3話
昨日、庭への散歩をしたが侍従に会うことはなかった。
何故か侍女にばかり頻繁に会うし、妹にまで会ってしまうという気まずい時間だった。
それよりも、どうにかして男性恐怖症を治すとまではいかなくても、自分より上の王族の方々に失礼な態度を取らない様にしないといけない。

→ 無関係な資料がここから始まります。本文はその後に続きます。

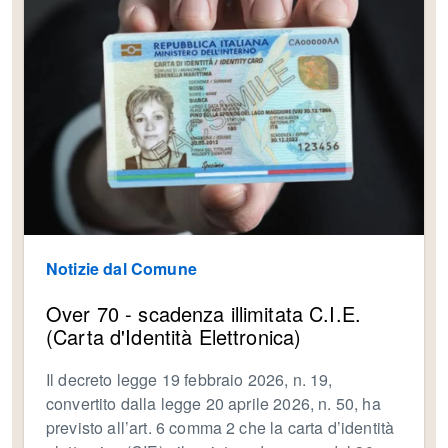
Notizie dal Comune
Over 70 - scadenza illimitata C.I.E.
(Carta d'Identità Elettronica)
Il decreto legge 19 febbraio 2026, n. 19,
convertito dalla legge 20 aprile 2026, n. 50, ha
previsto all’art. 6 comma 2 che la carta d’identità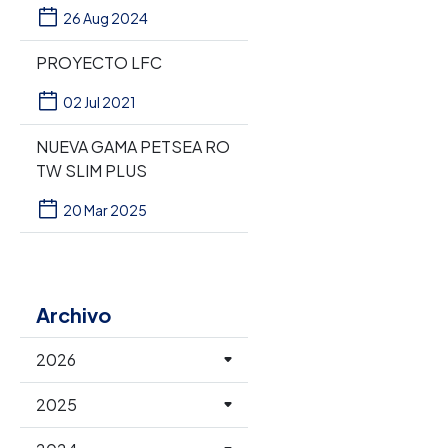
26 Aug 2024
PROYECTO LFC
02 Jul 2021
NUEVA GAMA PETSEA RO
TW SLIM PLUS
20 Mar 2025
Archivo
2026
2025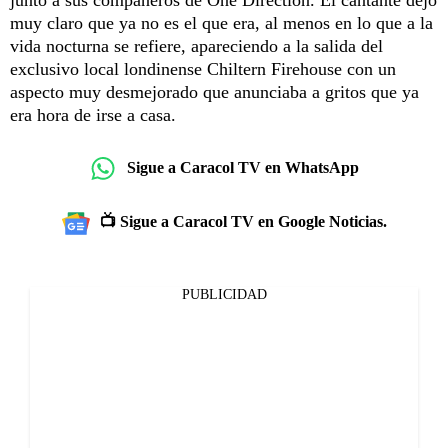
muy claro que ya no es el que era, al menos en lo que a la
vida nocturna se refiere, apareciendo a la salida del
exclusivo local londinense Chiltern Firehouse con un
aspecto muy desmejorado que anunciaba a gritos que ya
era hora de irse a casa.
Sigue a Caracol TV en WhatsApp
📺 Sigue a Caracol TV en Google Noticias.
PUBLICIDAD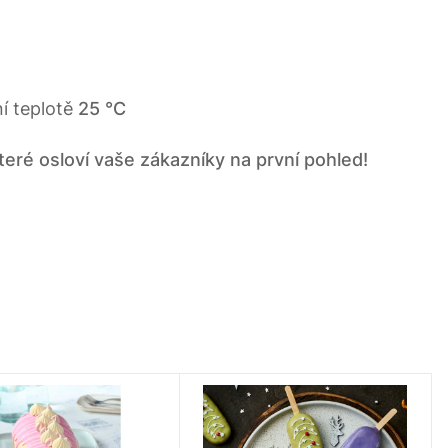
í teplotě
25 °C
teré osloví vaše zákazníky na první pohled!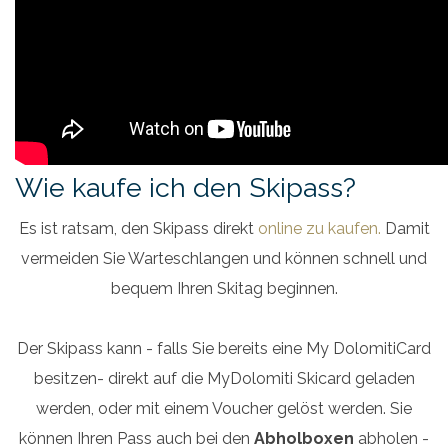
Wie kaufe ich den Skipass?
Es ist ratsam, den Skipass direkt
online zu kaufen.
Damit
vermeiden Sie Warteschlangen und können schnell und
bequem Ihren Skitag beginnen.
Der Skipass kann - falls Sie bereits eine My DolomitiCard
besitzen- direkt auf die MyDolomiti Skicard geladen
werden, oder mit einem Voucher gelöst werden. Sie
können Ihren Pass auch bei den
Abholboxen
abholen -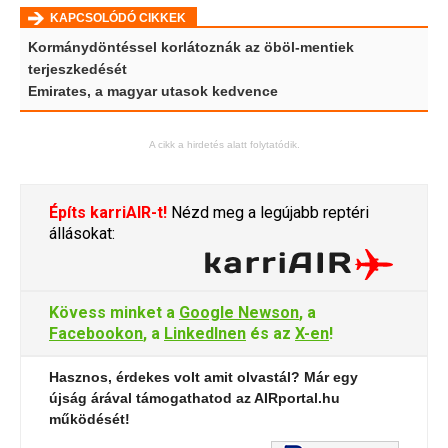
KAPCSOLÓDÓ CIKKEK
Kormánydöntéssel korlátoznák az öböl-mentiek
terjeszkedését
Emirates, a magyar utasok kedvence
A cikk a hirdetés alatt folytatódik.
Építs karriAIR-t!
Nézd meg a legújabb reptéri
állásokat:
Kövess minket a
Google Newson
, a
Facebookon
, a
LinkedInen
és az
X-en
!
Hasznos, érdekes volt amit olvastál? Már egy
újság árával támogathatod az AIRportal.hu
működését!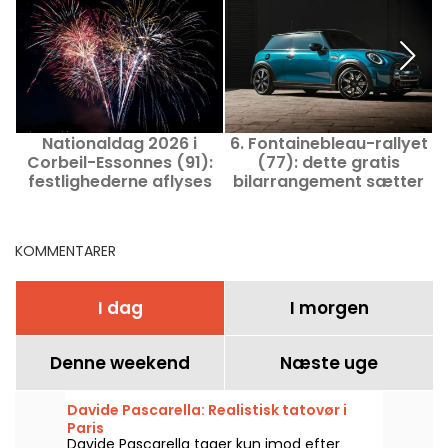
Nationaldag 2026 i
6. Fontainebleau-rallyet
E
Corbeil-Essonnes (91):
(77): dette gratis
festlighederne aflyses
bilarrangement sætter
og udskydes
Mini i fokus
KOMMENTARER
I dag
I morgen
Denne weekend
Næste uge
Davide Pascarella: Realistisk tatovør i
Paris
Davide Pascarella tager kun imod efter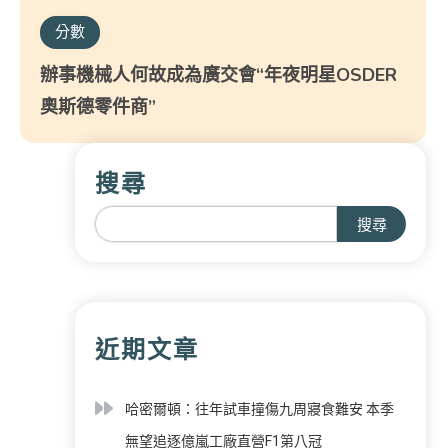
分數
辦事機械人何故成為廣交會“年夜明星OSDER
奧斯德零件商”
搜尋
搜尋
近期文章
哈密爾頓：往年試車撞傷九周寢食難安 本季
無望追逐億嵐工廠直營F1第八冠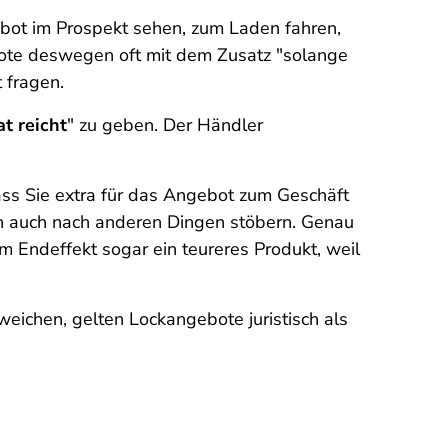
ebot im Prospekt sehen, zum Laden fahren,
bote deswegen oft mit dem Zusatz "solange
 fragen.
t reicht
" zu geben. Der Händler
dass Sie extra für das Angebot zum Geschäft
ch auch nach anderen Dingen stöbern. Genau
im Endeffekt sogar ein teureres Produkt, weil
eichen, gelten Lockangebote juristisch als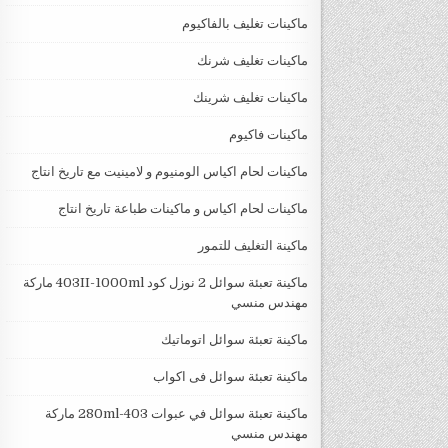
ماكينات تغليف بالفاكيوم
ماكينات تغليف شرنك
ماكينات تغليف شرينك
ماكينات فاكيوم
ماكينات لحام اكياس الومنيوم و لامينيت مع تاريخ انتاج
ماكينات لحام اكياس و ماكينات طباعة تاريخ انتاج
ماكينة التغليف للتمور
ماكينة تعبئة سوائل 2 نوزل كود 403II-1000ml ماركة
مهندس منسي
ماكينة تعبئة سوائل اتوماتيك
ماكينة تعبئة سوائل فى اكواب
ماكينة تعبئة سوائل في عبوات 403-280ml ماركة
مهندس منسي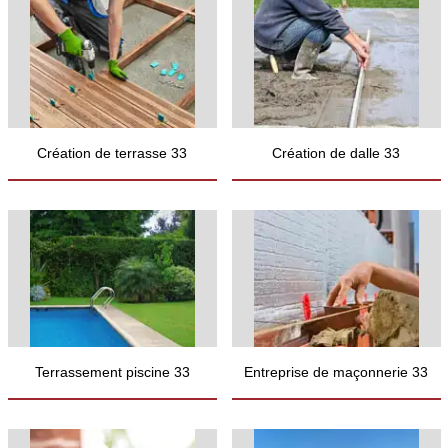
Création de terrasse 33
Création de dalle 33
Terrassement piscine 33
Entreprise de maçonnerie 33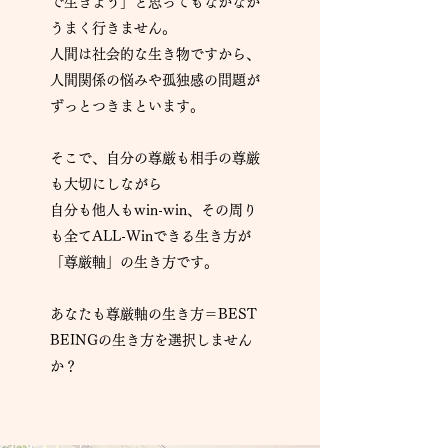
で生きよう」と思ってもなかなか
うまく行きません。
人間は社会的な生き物ですから、
人間関係の悩みや孤独感の問題が
ずっとつきまといます。
そこで、自分の尊厳も相手の尊厳
も大切にしながら
自分も他人もwin-win、その周り
も全てALL-Winできる生き方が
「尊厳軸」の生き方です。
​あなたも尊厳軸の生き方＝BEST
BEINGの生き方を選択しません
か？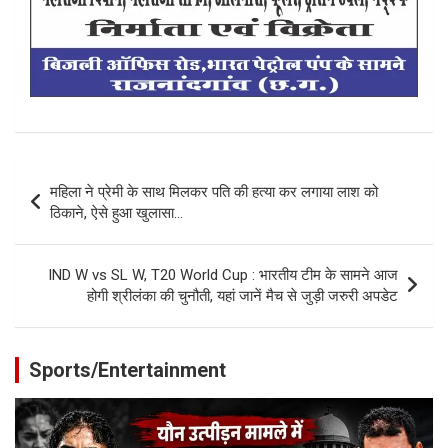
Post
महिला ने प्रेमी के साथ मिलकर पति की हत्या कर लगाया लाश को
navigation
ठिकाने, ऐसे हुआ खुलासा…
IND W vs SL W, T20 World Cup : भारतीय टीम के सामने आज
होगी श्रीलंका की चुनौती, यहां जानें मैच से जुड़ी जरुरी अपडेट
Sports/Entertainment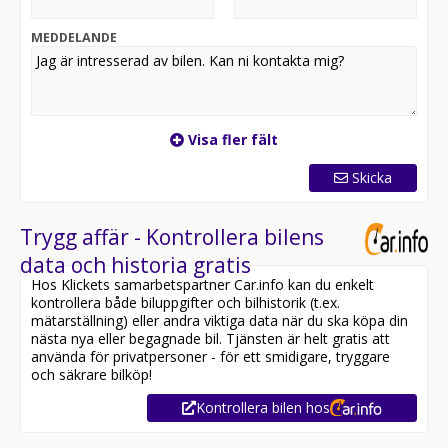
Välkommen till Bilkompaniet Rosersberg. Vi hjälper dig
MEDDELANDE
med allt kring ditt bilköp från att hitta drömbilen till att
välja rätt finansiering. För mer information gällande
detta fordon kontakta oss på Bilkompaniet Rosersberg
i Stockholm. Ta kontakt via formuläret eller ring oss på
070-756 78 59 så hjälper vi dig vidare.
Visa fler fält
Skicka
Trygg affär - Kontrollera bilens
data och historia gratis
Hos Klickets samarbetspartner Car.info kan du enkelt
kontrollera både biluppgifter och bilhistorik (t.ex.
mätarställning) eller andra viktiga data när du ska köpa din
nästa nya eller begagnade bil. Tjänsten är helt gratis att
använda för privatpersoner - för ett smidigare, tryggare
och säkrare bilköp!
Kontrollera bilen hos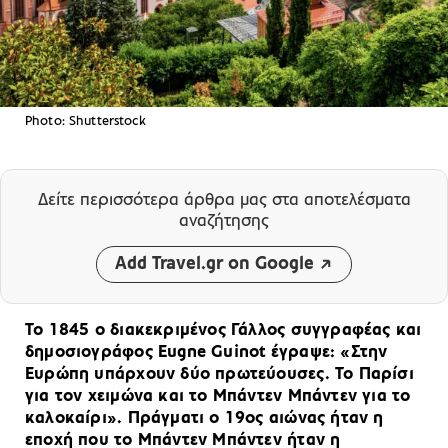
Photo: Shutterstock
Δείτε περισσότερα άρθρα μας
στα αποτελέσματα
αναζήτησης
Add Travel.gr on Google
Το 1845 ο διακεκριμένος Γάλλος συγγραφέας και
δημοσιογράφος Eugne Guinot έγραψε: «Στην
Ευρώπη υπάρχουν δύο πρωτεύουσες. Το Παρίσι
για τον χειμώνα και το Μπάντεν Μπάντεν για το
καλοκαίρι». Πράγματι ο 19ος αιώνας ήταν η
εποχή που το Μπάντεν Μπάντεν ήταν η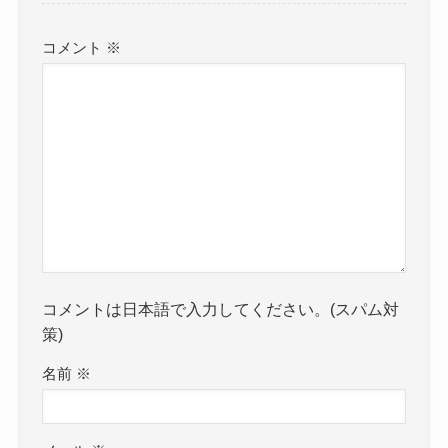
コメント
※
コメントは日本語で入力してください。(スパム対
策)
名前
※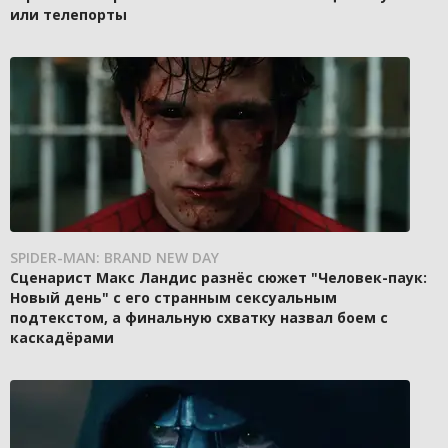
или телепорты
SPIDER-MAN: BRAND NEW DAY
Сценарист Макс Ландис разнёс сюжет "Человек-паук:
Новый день" с его странным сексуальным
подтекстом, а финальную схватку назвал боем с
каскадёрами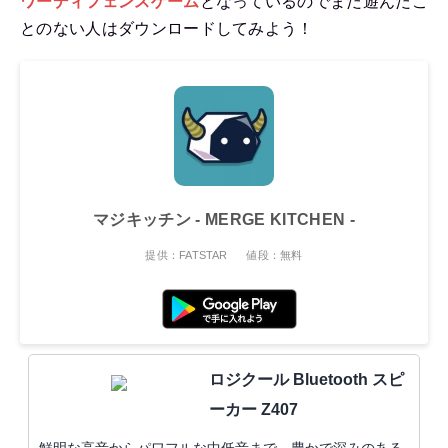
ワーディフェンスゲーム
となっているのでまだ遊んだこ
とのない人はダウンロードしてみよう！
マジキッチン - MERGE KITCHEN -
提供：FATSTAR
値段：無料
ロジクール Bluetooth スピ
ーカー Z407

今から、朝食を食べに行くがそこで男のシェフに出会うことになるだろう。
耐えられるだろうか。その男が作ったと思うだけで食べられない可能性が高いのに。
「ど、どうしよう。」
だが、どんなに嫌だと思っても時間が待ってくれることはなく、いつも通りに侍女が来て身支度をさせ、気づいたら食堂の前に来ていた。
「お嬢様、開かないのですか?」
後ろから、不思議そうな声が聞こえる。
「あ、いや開くわ。」
侍女に開けてもらい、重い足取りでいつもの席に座る。
お父様が、お母様の隣で私と9歳の妹がその対面の席にいる。
「遅いじゃない、ラーナ。」
お母様から咎めの言葉が入る。
「部屋から出てきただけでもいいじゃ無いか。」
「……」
妹は、どうでも良さそうに本を読んでいる。
「すみません。」
私がくると、食事が始まり談笑が始まる。
主に、毎日、私が喋りまくっていたのだが今日は黙ったまま。
「お姉様?」
そのことを不審に思った妹のリリィが横目で見てくる。
「食べないと冷えてしまいますわよ。」
いつもなら無関心を貫いているリリィにしては珍しいと思いながら、「分かってるわ」と答えた。
この様にそっけない会話の要因は、私にある。
昔は、「お姉様お姉様」と慕ってきていたリリィを妬ましさのあまり、無視したりきつい言葉を投げかけたりして、散々傷つけてきた。
だけど、それだけ羨ましかった。
顔を見るだけで辛くて苦しくて堪らなかった。何も知らない様に屈託なく笑う笑顔が憎かった。
正直、今でも憎い。リリィは何も悪く無いけれど、私はそんなにできた人間じゃ無いから。
「どうかしたのか?」
「美味しく無いのかしら……」
全く動かない私にお父様とお母様まで心配し出す始末。
そろそろ目の前にある食事に手をつけなければならない頃だが、どうしても手が動かない。
男のシェフが作ったと分かっている分、尚更。
「お父様、お母様、私はこの料理が喉に通りませんわ。」
「体調でも悪いのか?」
「いえ…「そういうの、いいですから。」」
私の言葉を遮って、リリィが強めの口調で言った。
「我儘言わないで食べてください。昨日の話、聞きましたよ。」
侮蔑を含んでいる言葉が突き刺さる。
「あの一件で私たち家族にどれだけ迷惑をかけるわ変わっているのですか。」
「もう、それくらいに……」
お母様が口を挟もうとするが、リリィに一睨みされると口籠ってしまった。
「どれだけ私たちに迷惑をかけたら気が済むのですか、お姉様は。」
とても冷めた言葉が私の冷めた心を揺さぶる。
"迷惑"という言葉をリリィから言われるのが我慢ならなかった。
正論しか言わない妹が私は憎い。
「私だっ「早く食べて下さい。」」
言葉を紡いでいる最中に、突然スプーンを妹が取ったかと思うと、目の前の細かく切られたステーキの一部を私の口の中に入れた。
「ほら、食べて……お姉様?」
喉が、頭が、お腹が気持ち悪くなる。
吐き気がどんどん迫ってくる。
「うえっ……」
口に入れられたものが、皿の上に吐き戻される。
「うぅ……」
頭がすごく痛い。まるで王子の誕生日パーティーの日と同じような警鐘の音が頭の中で鳴り響く。
これはもしかせずとも、あの日の警鐘は王子に対する恐怖からだけではなく、その場にいる全ての男性に対しての警鐘だったのだろうか。
もしそうだとしたら、あんなにうるさく頭に響くのも納得できる。
「お姉様!!」
リリィの叫ぶ声が聞こえる。
本当に、この妹は私から散々嫌なことをされてきているにも関わらず、心配してくれるなんて優しすぎると思う。
「リリィ……憎いわ……」
そう言った瞬間、リリィの顔が悲痛に歪んだ。
「大丈夫よ……」
本当に、私の妹はなんでもできて憎い。